Collected data:

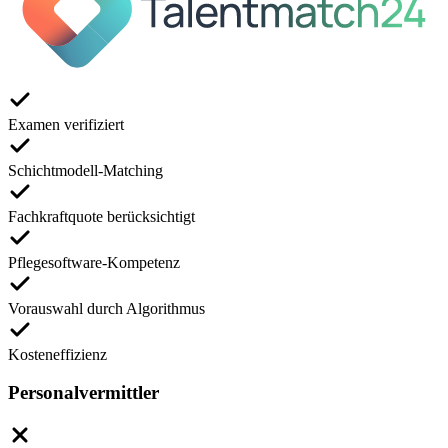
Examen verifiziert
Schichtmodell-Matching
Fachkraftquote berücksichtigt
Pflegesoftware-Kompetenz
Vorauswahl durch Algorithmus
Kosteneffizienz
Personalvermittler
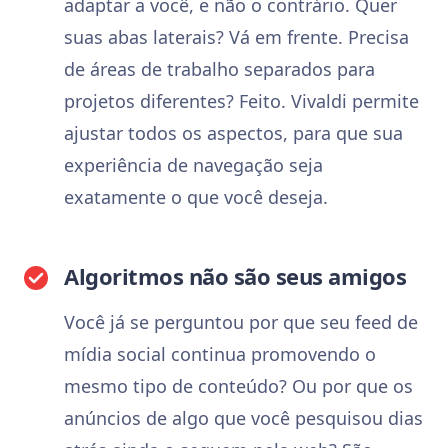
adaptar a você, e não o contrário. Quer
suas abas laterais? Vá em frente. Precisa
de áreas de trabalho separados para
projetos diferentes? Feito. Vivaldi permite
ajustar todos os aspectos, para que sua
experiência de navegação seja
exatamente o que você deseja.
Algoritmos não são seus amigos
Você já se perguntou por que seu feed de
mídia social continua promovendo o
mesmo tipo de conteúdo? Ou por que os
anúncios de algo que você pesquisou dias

* * *

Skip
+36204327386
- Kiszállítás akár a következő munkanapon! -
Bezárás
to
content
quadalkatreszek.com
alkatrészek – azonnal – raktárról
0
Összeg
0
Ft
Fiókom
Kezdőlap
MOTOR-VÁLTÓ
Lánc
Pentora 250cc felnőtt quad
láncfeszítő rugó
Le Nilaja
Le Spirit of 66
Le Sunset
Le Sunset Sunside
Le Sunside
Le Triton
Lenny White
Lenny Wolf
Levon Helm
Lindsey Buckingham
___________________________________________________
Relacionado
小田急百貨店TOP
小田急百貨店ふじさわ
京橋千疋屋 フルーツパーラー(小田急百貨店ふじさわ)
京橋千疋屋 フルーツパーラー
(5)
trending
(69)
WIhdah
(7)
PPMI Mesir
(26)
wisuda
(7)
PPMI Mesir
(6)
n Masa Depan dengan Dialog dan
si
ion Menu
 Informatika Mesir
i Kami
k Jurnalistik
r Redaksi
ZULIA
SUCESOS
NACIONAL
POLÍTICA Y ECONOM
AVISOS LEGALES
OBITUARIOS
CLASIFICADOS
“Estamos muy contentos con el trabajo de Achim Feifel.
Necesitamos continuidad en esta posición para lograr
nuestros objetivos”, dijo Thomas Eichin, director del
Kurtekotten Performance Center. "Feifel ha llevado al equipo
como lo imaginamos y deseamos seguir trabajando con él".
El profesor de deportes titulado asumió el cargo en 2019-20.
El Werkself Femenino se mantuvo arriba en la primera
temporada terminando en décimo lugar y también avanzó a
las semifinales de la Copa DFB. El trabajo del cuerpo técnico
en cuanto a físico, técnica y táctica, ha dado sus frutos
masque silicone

---

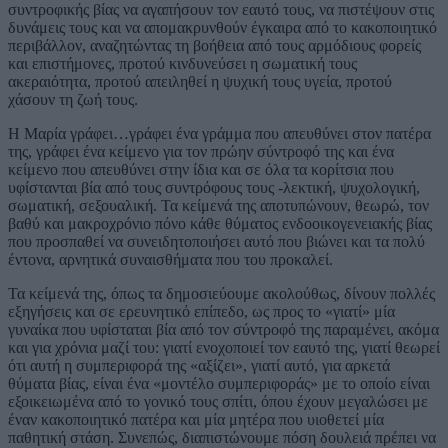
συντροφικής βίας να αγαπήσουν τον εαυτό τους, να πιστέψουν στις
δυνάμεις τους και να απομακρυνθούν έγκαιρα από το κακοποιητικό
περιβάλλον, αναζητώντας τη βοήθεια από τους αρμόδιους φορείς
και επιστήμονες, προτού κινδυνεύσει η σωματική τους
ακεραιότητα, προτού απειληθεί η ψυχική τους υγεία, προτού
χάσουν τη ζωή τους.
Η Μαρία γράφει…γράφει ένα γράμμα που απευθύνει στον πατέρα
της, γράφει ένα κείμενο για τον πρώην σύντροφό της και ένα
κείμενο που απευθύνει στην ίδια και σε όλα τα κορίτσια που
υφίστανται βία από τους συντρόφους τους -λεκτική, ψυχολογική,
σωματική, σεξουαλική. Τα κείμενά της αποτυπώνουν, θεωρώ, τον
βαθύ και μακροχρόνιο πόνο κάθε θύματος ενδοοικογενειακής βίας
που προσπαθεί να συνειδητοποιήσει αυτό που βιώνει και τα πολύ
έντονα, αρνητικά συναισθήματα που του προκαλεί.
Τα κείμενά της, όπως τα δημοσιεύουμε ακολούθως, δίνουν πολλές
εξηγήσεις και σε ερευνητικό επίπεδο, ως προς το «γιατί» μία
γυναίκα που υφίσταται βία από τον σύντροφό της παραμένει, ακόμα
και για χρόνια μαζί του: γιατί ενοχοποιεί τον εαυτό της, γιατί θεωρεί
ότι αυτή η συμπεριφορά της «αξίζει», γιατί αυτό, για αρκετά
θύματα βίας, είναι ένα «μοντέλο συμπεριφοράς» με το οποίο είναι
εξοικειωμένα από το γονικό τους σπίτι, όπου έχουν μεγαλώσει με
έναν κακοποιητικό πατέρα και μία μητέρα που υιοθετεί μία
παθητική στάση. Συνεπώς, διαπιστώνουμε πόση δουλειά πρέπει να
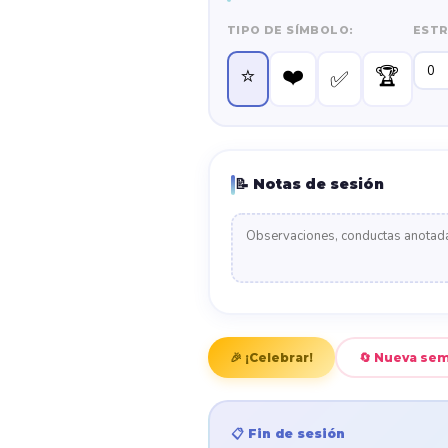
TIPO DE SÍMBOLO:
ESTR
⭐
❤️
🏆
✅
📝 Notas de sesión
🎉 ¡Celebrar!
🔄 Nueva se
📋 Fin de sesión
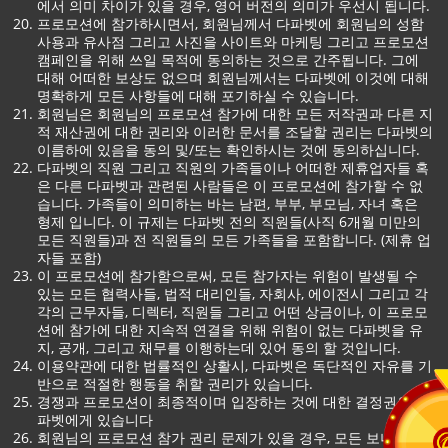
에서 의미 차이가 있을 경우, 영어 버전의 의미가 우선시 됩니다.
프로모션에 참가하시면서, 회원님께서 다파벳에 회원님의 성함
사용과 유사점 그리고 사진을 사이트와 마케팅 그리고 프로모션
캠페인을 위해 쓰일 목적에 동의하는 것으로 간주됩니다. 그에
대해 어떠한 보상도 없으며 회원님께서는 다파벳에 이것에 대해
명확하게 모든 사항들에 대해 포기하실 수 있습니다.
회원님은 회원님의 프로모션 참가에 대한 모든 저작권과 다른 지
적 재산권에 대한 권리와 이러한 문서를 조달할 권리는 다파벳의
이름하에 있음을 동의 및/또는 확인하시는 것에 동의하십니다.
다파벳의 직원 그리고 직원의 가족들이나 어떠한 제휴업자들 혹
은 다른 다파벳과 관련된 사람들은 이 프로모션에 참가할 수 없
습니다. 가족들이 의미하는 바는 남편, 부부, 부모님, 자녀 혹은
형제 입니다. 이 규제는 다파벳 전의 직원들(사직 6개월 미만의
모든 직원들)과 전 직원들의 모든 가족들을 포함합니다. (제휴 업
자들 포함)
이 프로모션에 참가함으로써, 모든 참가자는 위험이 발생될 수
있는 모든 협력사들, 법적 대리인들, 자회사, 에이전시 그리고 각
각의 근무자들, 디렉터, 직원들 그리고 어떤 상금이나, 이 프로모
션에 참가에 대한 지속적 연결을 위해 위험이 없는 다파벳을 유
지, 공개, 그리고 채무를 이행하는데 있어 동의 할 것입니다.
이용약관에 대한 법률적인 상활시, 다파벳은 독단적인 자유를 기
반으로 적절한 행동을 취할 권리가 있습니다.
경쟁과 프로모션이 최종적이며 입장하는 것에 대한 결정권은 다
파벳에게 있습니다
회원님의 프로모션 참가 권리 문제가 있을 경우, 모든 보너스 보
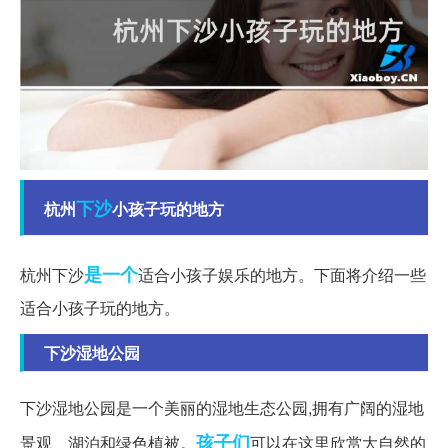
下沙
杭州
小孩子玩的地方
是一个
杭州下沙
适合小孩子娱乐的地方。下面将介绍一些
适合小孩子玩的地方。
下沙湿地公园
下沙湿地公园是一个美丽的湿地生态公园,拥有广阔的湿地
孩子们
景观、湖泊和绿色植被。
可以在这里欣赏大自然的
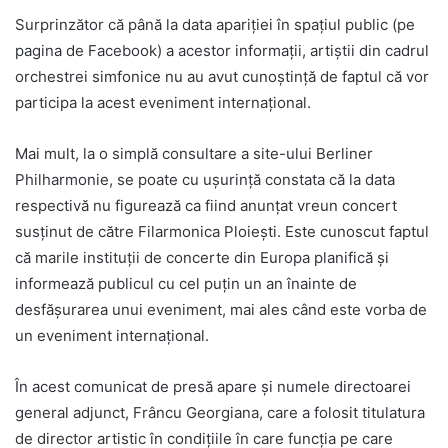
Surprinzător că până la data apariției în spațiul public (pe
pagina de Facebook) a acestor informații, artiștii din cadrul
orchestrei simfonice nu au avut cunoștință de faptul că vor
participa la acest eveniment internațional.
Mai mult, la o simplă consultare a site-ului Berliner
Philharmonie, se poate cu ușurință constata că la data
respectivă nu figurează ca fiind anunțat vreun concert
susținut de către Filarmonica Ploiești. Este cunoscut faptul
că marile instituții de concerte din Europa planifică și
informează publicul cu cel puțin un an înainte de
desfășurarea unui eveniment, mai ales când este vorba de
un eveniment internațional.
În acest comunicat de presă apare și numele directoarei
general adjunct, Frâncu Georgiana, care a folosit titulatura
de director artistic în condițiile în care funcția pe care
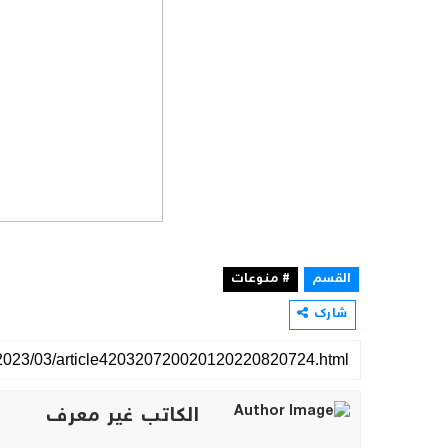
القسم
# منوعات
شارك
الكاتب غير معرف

- [Exercise objective] Return only the number of lines in the data that contain "σύντροφό".

- [Solution to this task] 2